### Instructions to follow
Your reply should be one number: how many lines of the records below contain the string "links".

Records drawn from a dataset:
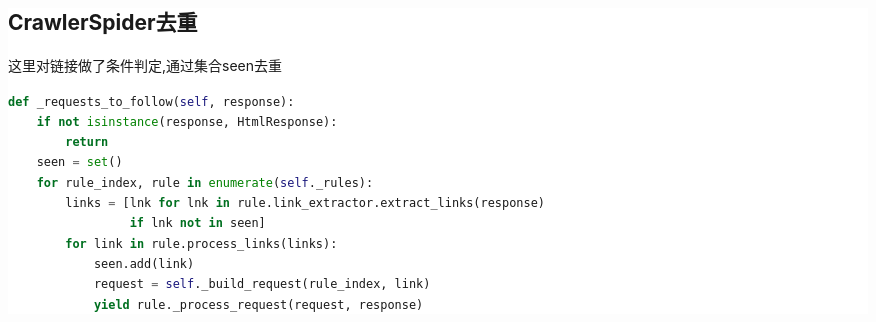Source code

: ## CrawlerSpider去重

这里对链接做了条件判定,通过集合seen去重

```python
def _requests_to_follow(self, response):
    if not isinstance(response, HtmlResponse):
        return
    seen = set()
    for rule_index, rule in enumerate(self._rules):
        links = [lnk for lnk in rule.link_extractor.extract_links(response)
                 if lnk not in seen]
        for link in rule.process_links(links):
            seen.add(link)
            request = self._build_request(rule_index, link)
            yield rule._process_request(request, response)
```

### Solution to this task
2